ETA: I research this approach for primality testing specific to Goldbach’s Conjecture and for finding lattice points on a hyperbola you pretty much end up with a circular logic problem where you need to know n to solve for n.

Chapter 2
Since we know that the slope m is rational and the point (a, b) means a, b are rational, we can look at the theoretical lattice point on the line (u, v) and we get (v-b)/(u-a) = m. A little bit of cleaning up since a and be are rational we will multiply the left side by c/c where c = lcd(a, b) so that now we have a’, b’, u’ and v’ that are integers ac, bc, uc, vc respectively.

since m=p/q we get q(v’-b’) = p(u’-a’) all integers and qv’-pu’ = qb’-pa’. p and q are relatively prime which means that (qb’-pa’) is a multiple of gcf(p, q) so I am guarantied an infinite number of integral solutions. But remember the transformation we did earlier? For u and v to both be integers u’ and v’ must both be divisible by c. This means that with one solution (x, y) that x+kq and y+kp must both be divisible by c for some value of k. If either x or y is divisible by c then choosing k as a multiple of c suffices. If not then you would need to solve kq=-x mod c and kp=-y mod c to see if you get the same k for both. If so there you go. If not then there is no lattice point on the line.
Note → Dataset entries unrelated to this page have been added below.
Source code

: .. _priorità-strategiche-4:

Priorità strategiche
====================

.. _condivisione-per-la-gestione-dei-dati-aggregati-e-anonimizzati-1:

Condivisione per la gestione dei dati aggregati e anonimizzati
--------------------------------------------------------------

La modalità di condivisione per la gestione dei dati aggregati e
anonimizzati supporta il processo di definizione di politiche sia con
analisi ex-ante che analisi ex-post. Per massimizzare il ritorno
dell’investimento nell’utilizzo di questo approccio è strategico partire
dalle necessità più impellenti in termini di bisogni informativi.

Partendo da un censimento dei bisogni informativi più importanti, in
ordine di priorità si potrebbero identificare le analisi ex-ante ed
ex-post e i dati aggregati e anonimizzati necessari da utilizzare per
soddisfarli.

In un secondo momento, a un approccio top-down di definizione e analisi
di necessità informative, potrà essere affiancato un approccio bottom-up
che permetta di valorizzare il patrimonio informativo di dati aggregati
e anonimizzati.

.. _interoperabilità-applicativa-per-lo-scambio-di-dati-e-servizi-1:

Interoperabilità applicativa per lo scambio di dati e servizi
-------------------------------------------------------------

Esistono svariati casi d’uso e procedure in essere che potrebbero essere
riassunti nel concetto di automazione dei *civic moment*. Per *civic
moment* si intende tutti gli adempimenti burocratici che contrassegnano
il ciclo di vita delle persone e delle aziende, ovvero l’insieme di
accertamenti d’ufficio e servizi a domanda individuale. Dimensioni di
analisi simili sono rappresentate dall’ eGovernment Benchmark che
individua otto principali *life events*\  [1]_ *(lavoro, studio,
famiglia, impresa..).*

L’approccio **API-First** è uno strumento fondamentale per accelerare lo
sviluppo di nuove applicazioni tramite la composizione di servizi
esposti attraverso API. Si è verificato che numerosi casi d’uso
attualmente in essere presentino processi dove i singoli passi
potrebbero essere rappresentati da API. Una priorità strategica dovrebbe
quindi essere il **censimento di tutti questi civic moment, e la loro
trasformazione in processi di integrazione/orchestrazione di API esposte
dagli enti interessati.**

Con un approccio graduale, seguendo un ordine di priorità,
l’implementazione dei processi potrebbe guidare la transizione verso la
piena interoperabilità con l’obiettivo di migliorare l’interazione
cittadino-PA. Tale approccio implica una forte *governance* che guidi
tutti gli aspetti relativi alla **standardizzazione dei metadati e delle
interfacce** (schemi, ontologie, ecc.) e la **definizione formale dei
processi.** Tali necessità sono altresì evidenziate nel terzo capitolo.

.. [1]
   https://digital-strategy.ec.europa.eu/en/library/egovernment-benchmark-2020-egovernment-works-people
Example: (2/5, 3/8) is a point on the line with slope 3/7. What are the lattice points?
Solution: a’=16, b’=15; p=3; q=7
We get that Diophantine equation 7v’-3u’ = 57 which has a solution (9, 2).
c=40 and neither 9 nor 2 are divisible by 40. Every solution is in the form (9+3k, 2+7k) so for what k are these both divisible by 40? Solving 3k=31 mod 40 and 7k=38 mod 40. The first gives us k=31 and the second gives us k=38. Because the intersection of the solution set is null, we conclude there are no lattice points on the line.

Here’s an article that covers the basics of solving such a problem. Note that GCDs (which usually gets into the general form of Euclid’s Algorithm) can be quite helpful.

Why do we need to solve these things? In Real Life, certain things can’t be fractional. You can’t ship 21.8 refrigerators. More examples in the Wikipedia article for Integer Programming which is a much more complicated version of the OP’s problem.

Note that a straight line is a one-d curve. A hyperbole is two-d. A lot of problems that are simple to solve for one-d get really hairy for two-d. So the difficulty between the two don’t always correspond.

A hyperbola is one dimensional, just like a straight line or a circle. A hyperboloid is two-dimensional. And as I’ve told you a million times, a hyperbole isn’t a mathematical object at all.

Not necessarily. Suppose, for instance, that a = sqrt(2), b = pi, and m = pi/sqrt(2). All three of these numbers are irrational, yet the line still passes through an integer lattice point.

Example: (7/2, 5/6); m=5/3
Solution: a’=21; b’=5; p=5; q=3

3v’-5u’ = -90 => (21, 5) with c=6
3k=3 mod 6; 5k=1 mod 6 yields k=5 (means there are lattice points)
u’ => 21+5x3=36 and v’ => 5+5x5=30 => u=6 v=5

Therefore (6,5) is a lattice point on the line as any point in the form (6+3n, 5+5n)

Leaving out the obvious (degenerate?) case where the lattice point is (0, 0) because the given point is (p, q) and m = (q/p)

Well, it could be adapted to be any lattice point: Make a = sqrt(2) + x and b = pi + y.

Although, it also depends on just how the numbers are expressed. Write them that way, and it’s obvious what I’m doing, but what if I expressed a as the root of some polynomial or another, and b as the root of a different polynomial? And the question of how they’re expressed is quite relevant, given that in any given notational system, the vast majority of irrational numbers can’t be expressed at all.

I get what you’re saying.
Let’s then adapt mine to say assuming more than one rational point on the line because yours clearly would only have one rational point. Given that yours would only have one rational point, I’m trying to think how we would find it (or even my lattice point) from an arbitrary (non-rational) point on the line. I’ll have to think about that.

How does the computational burden of your solution grow if those single digit numbers become hundreds-of-digits numbers? Even assuming we stick to rational numbers, is Mangetout’s intuition correct?